Het stille verdrag tussen de regering-De Croo en de Islamitische Republiek van Iran dat het mogelijk zou maken om gevangenen te ‘verruilen’ heeft de afgelopen dagen stevig de gemoederen verhit bij de bevolking. De terroristische geschiedenis van de Iraanse overheid leeft dan ook nog steeds in het geheugen van de Iraanse dissidenten en de Joodse gemeenschap in ons land, die de gruwel ervan van heel dichtbij hebben meegemaakt.

Het wetsontwerp inzake de overbrenging van veroordeelden met Iran zou immers Asadollah Asadi en zijn drie kompanen de mogelijkheid geven om hun straf in Iran uit te zitten en daar zelfs gratie te krijgen. Asadi was de man achter een verijdelde aanslag op een bijeenkomst van de Iraanse oppositie in Parijs met duizenden aanwezigen.

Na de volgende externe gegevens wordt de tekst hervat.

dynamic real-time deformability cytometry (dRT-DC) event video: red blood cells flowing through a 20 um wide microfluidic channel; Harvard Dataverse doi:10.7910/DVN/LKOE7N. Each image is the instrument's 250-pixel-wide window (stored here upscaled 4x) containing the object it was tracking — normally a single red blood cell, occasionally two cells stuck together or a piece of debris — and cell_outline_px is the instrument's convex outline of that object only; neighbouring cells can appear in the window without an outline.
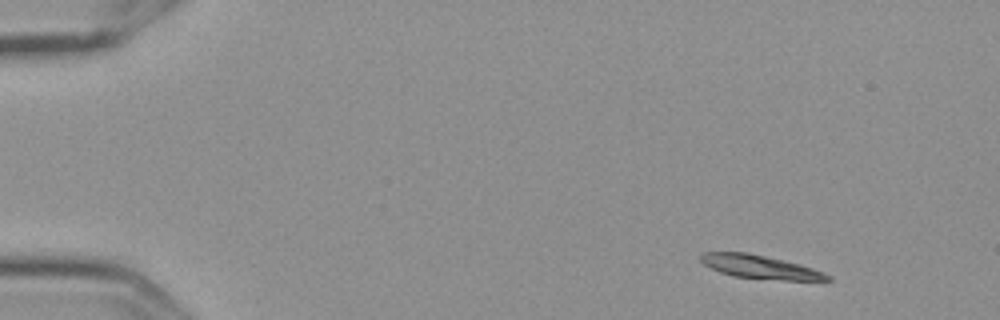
{"species": "Egyptian fruit bat (a non-hibernating species)", "species_latin": "Rousettus aegyptiacus", "temperature_condition": "cold", "stored_images_in_passage": 4, "camera_frame_rate_fps": 3000, "um_per_image_px": 0.085, "frame": {"image": 1, "passage_image": 1, "time_ms": 0.0, "image_size_px": [1000, 320], "cell_outline_px": [[832, 280], [784, 280], [732, 276], [720, 272], [704, 264], [700, 260], [700, 252], [748, 252], [784, 260], [800, 264], [824, 272], [832, 276]], "centroid_in_image_um": [64.6, 22.68], "position_along_channel_um": 20.4, "area_um2": 17.28}}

In verscheidene media wordt gespeculeerd dat hij verruild zou worden voor de VUB-professor Djalali, die ons land al enige tijd in veiligheid probeert te brengen. Maar dat is niet zeker en zal ook niet op basis van dit verdrag kunnen omdat hij de Belgische nationaliteit niet heeft. Het blijft dus gissen naar de ware motivatie en de stilzwijgende afspraken die gemaakt werden tussen de regering-De Croo en president Raisi.

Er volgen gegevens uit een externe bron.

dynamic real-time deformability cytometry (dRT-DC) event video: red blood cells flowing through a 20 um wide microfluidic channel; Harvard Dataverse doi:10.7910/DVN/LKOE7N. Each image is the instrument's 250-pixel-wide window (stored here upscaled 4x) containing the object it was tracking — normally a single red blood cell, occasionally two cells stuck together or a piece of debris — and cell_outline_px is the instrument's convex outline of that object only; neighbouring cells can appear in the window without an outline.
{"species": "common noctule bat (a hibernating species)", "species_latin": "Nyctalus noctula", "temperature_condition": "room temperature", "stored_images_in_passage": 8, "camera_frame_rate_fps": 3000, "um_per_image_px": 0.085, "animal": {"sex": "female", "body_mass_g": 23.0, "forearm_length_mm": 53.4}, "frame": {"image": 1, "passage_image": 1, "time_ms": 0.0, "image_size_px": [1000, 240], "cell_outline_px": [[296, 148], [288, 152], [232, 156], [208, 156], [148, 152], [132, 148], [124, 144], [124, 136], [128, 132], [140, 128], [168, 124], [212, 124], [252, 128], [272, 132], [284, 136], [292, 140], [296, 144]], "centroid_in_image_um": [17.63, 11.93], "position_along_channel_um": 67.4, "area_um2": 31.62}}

Ik voel als voormalig slachtoffer van het regime de pijn van de professor en zijn naasten, maar ik kan niet anders dan waarschuwen voor de koelbloedige chantage waar de regering-De Croo in dreigt mee te stappen. Dit soort ruilhandel is namelijk al 43 jaar het businessmodel van de Islamitische Republiek van Iran: westerse gijzelaars verkopen voor hoge prijzen. Mohsen Rezaei, vicevoorzitter van het Iraanse kabinet van Economische Zaken, verklaarde dat onlangs openlijk. Als de federale regering hierin stapt, houdt ze de gruwel mee in stand.

Minister van Justitie Van Quickenborne (Open Vld) gelooft zelfs niet dat dit zal leiden tot straffeloosheid. De geschiedenis leert ons anders. Vakili Rad, Kazem Darabi, Jafar Sahraroudi, Anis Naccache. Vier veroordeelde terroristen die aanslagen pleegden in Europa. En wat is er na hun ruil met Iran gebeurd? Ze werden vrijgelaten, onthaald als helden en gepromoveerd. En ook in dit verdrag werd een gratieclausule opgenomen die kan leiden tot Assadi’s vrijheid.

Volgens het rapport van de Broumand-stichting heeft Iran tot op heden meer dan 540 van zijn tegenstanders buiten zijn grenzen gedood, vooral in Europa. Dit verdrag zal dit enkel verergeren. Het creëert zelfs een draaideur voor een veilige terugkeer; want worden de terroristen gevat en zelfs veroordeeld, dan hebben ze op basis van deze tekst toch een ticket in handen naar hun tijdige vrijlating, in ruil voor een onschuldige gijzelaar.

Ik vraag de regering dan ook om te luisteren naar het ruime verzet tegen dit verdrag en niet toe te geven aan dit soort schandelijke chantage. Want voor hetzelfde geld plakt de naam Assadi binnen enkele jaren op een nieuwe aanslag die Europa opnieuw in het diepst van zijn hart zal treffen.